Le ragazze erano talmente imbambolate che lui non potè fare a meno di ridere:

"Io ho bisogno di incontrare quell'uomo capite? Ho bisogno del suo aiuto." Sele mandò giù il nodo che le ostruiva la gola e gli chiese:
"Cosa possiamo fare per aiutarti?"

Le ragazze erano totalmente rapite dall'essere umano che era e che tutti avrebbero dovuto conoscere. All'improvviso però il fuoco si spense e la stanza ripiombò nel freddo, lui non c'era più e dalla porta della cucina da dove erano entrate, si accese una luce e una voce disse:
"State immobili e mettete bene le mani in vista così nessuno si farà male." Le ragazze vennero strappate da quel sogno meraviglioso e gli uomini della sicurezza piombarono nel salone con le pistole spianate.
"Ragazze ma vi rendete conto di quello che avete fatto vero?" Loro, ancora intontite dall'incontro e dal suo profumo, quasi non risposero.
"Hei ma state bene? Che avete visto un fantasma?"

La parola fantasma le richiamò alla verità, probabilmente avevano avuto un'allucinazione collettiva. Ari aveva studiato spesso i fenomeni della mente e sapeva che queste cose potevano accadere più facilmente di ciò che si pensa.
"Ok ok ho capito, venite fuori senza fare storie e non vi accadrà nulla."
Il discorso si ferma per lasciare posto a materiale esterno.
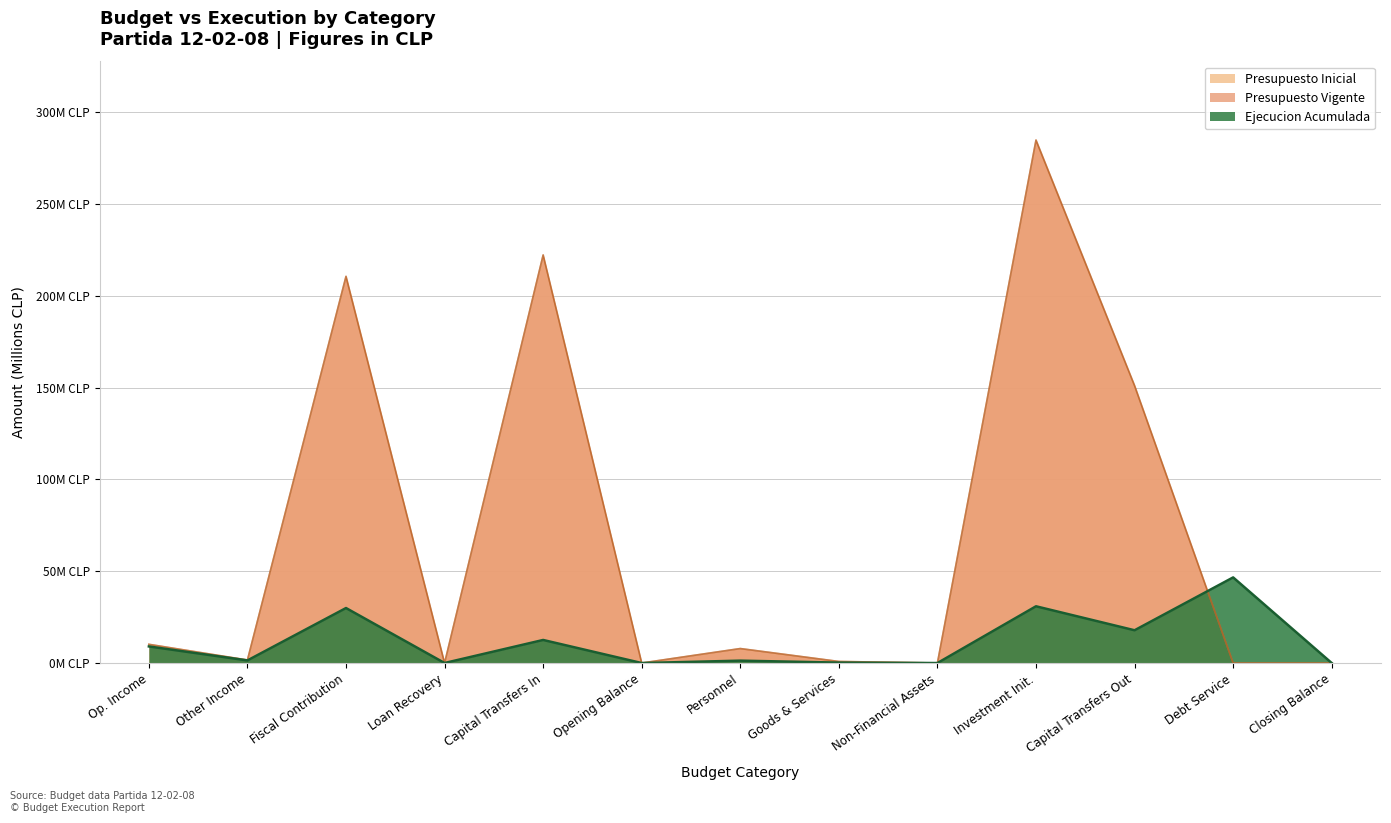

At which label does Presupuesto Inicial reach its peak?

Investment Init.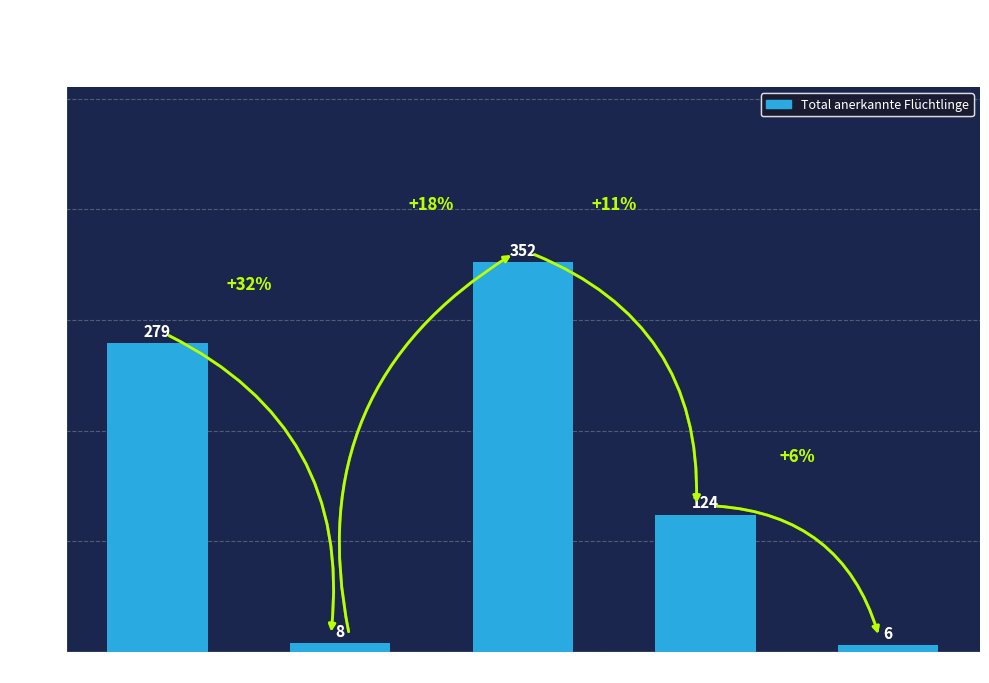

Are the bars grouped side by side (vs. stacked)?

No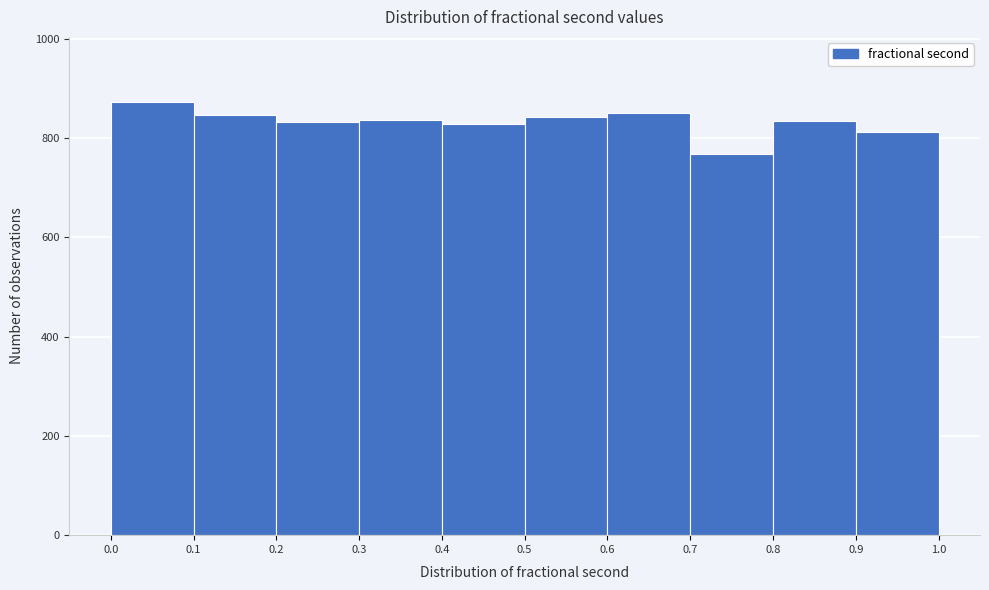

Over which range of the x-axis is the bar tallest?

0.0 to 0.1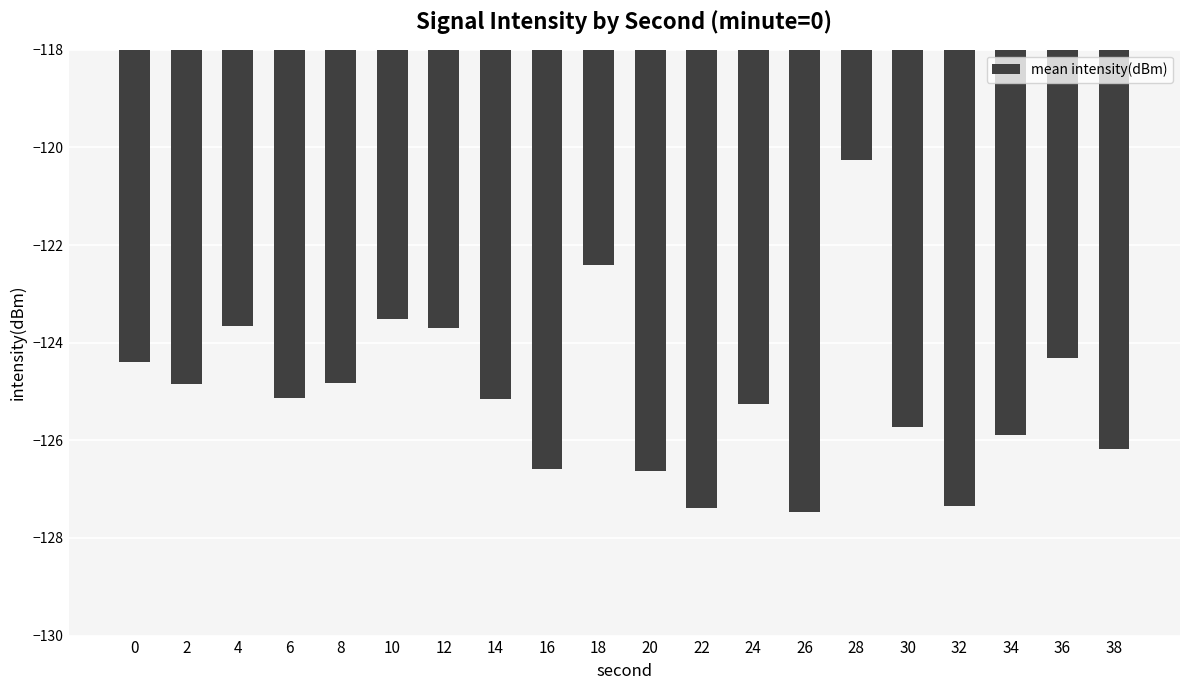

What is the value of the 13th bar from the left?

-125.3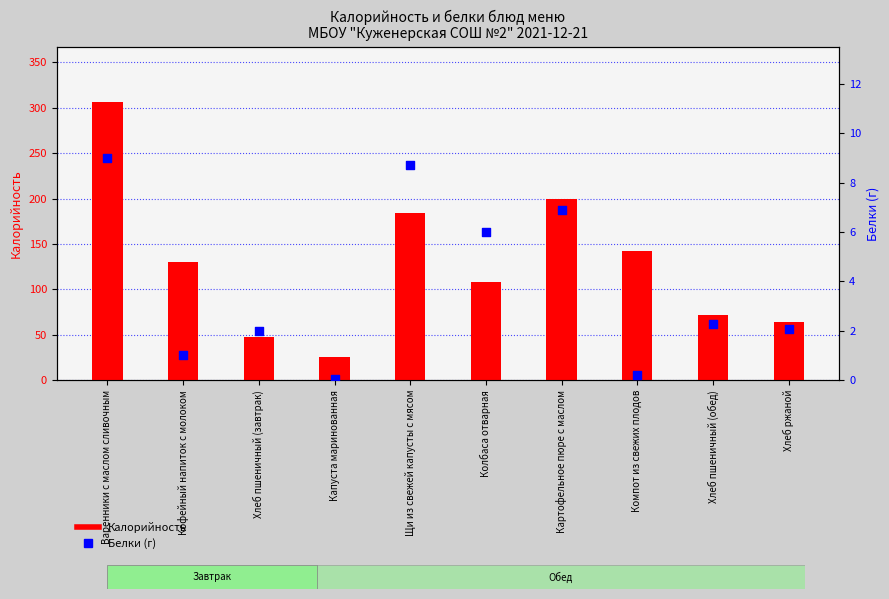

Which series has the largest total across all categories?

Калорийность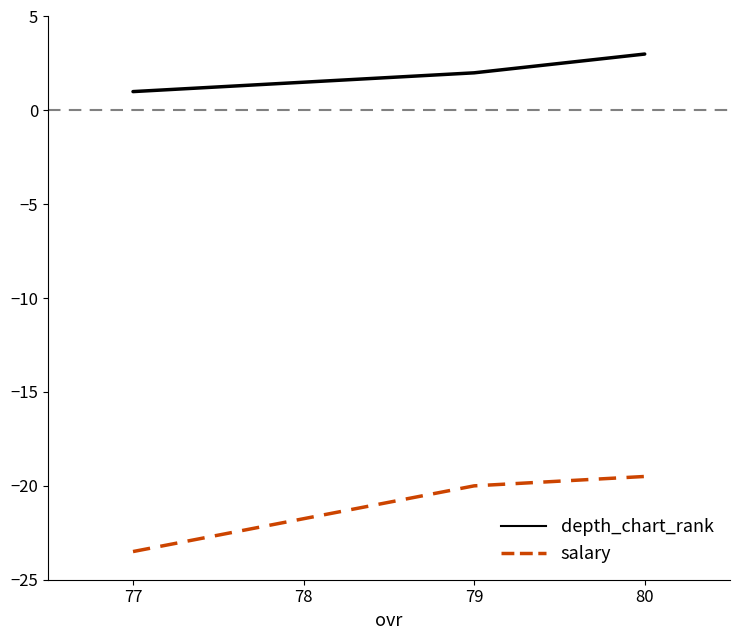

What is the minimum value for depth_chart_rank?

1.0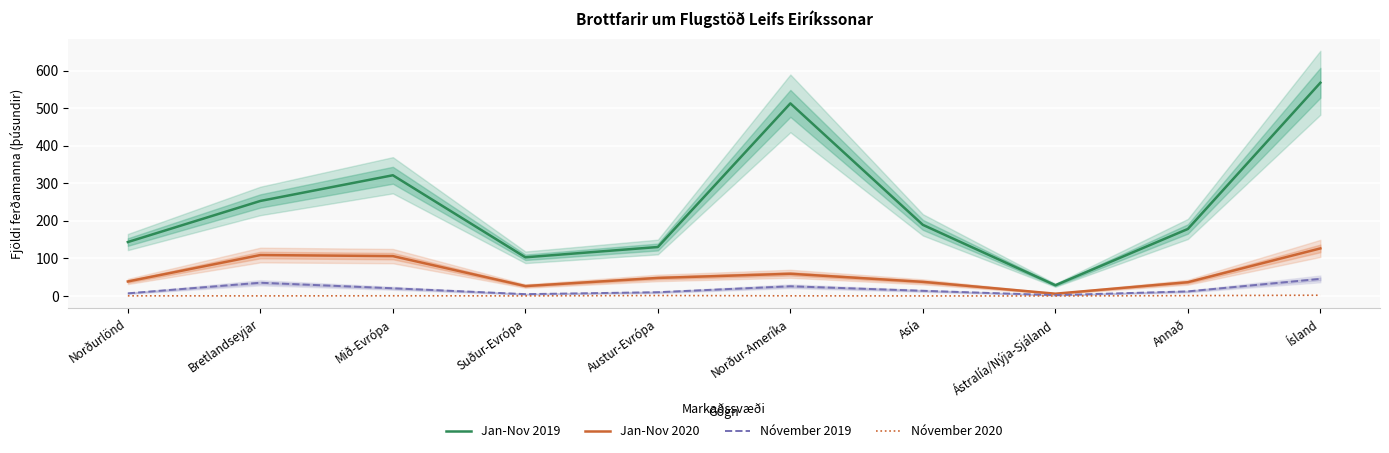

What is the sum of all Nóvember 2020 values?

5.2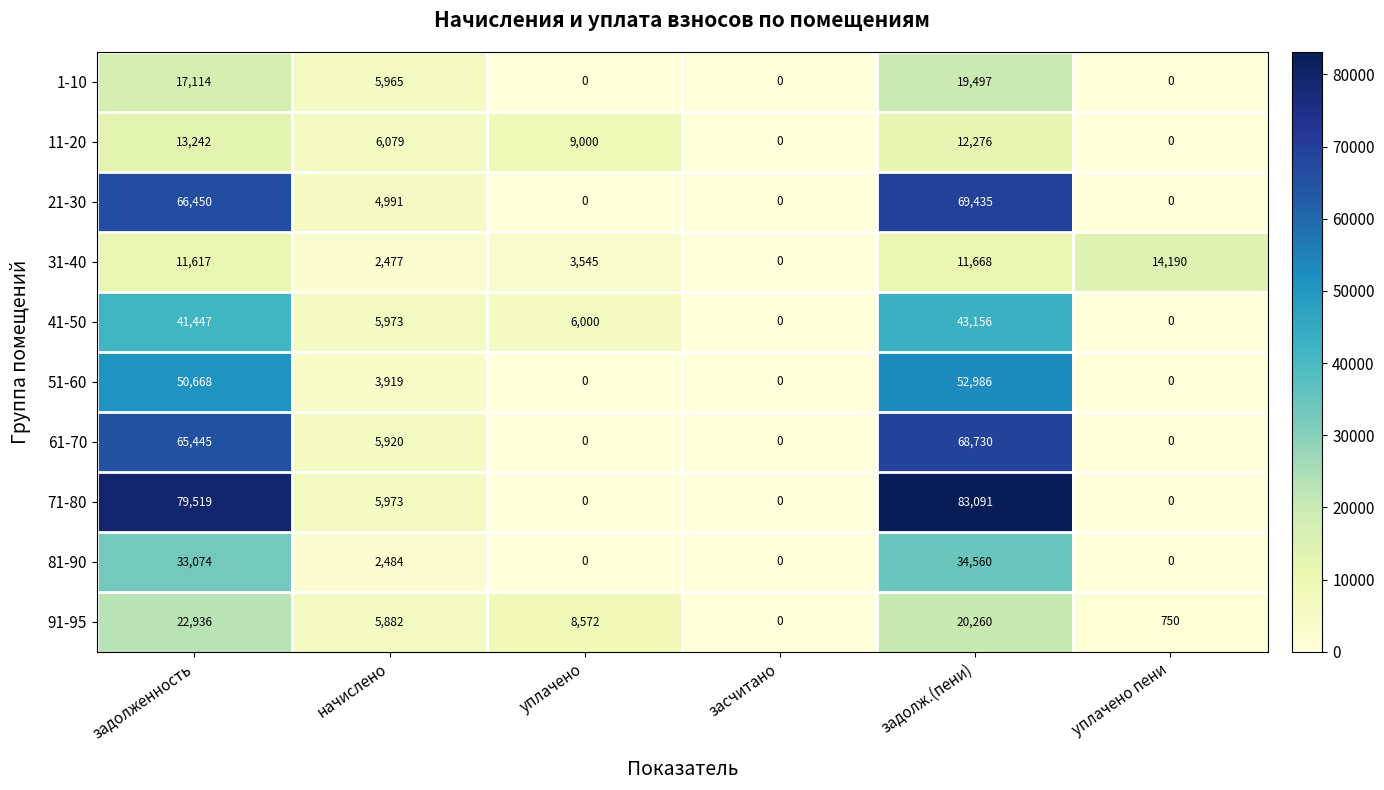

What is the maximum value for 91-95?

22936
Le ragazze rassegnate si alzarono e si misero in fila indiana pronte per uscire, quando arrivarono alla fine del salone Silvia si voltò e vide un piccolo filo di fumo salire dal camino verso l'alto, guardò la poltrona e i cuscini dove Michael aveva poggiato i gomiti, ancora ne portavano la forma e mentre andavano via disse ad Ari e Sele :
"I fantasmi non lasciano di certo le pieghe sui cuscini quando ci si poggiano!!"

Le tre ragazze si fermarono, guardando il salone prima di uscire e ripensando a Michael che le aveva chiesto aiuto.
"Ragazze non fatemi perdere tempo per favore con le stupidagini da fan, qui non c'è nessun fantasma". Ma l'uomo chiaramente mentiva, Ari studiava da sempre la psiche umana, il linguaggio del corpo e la mimica del viso, ed era praticamente certa che l'uomo stesse deliberatamente mentendo.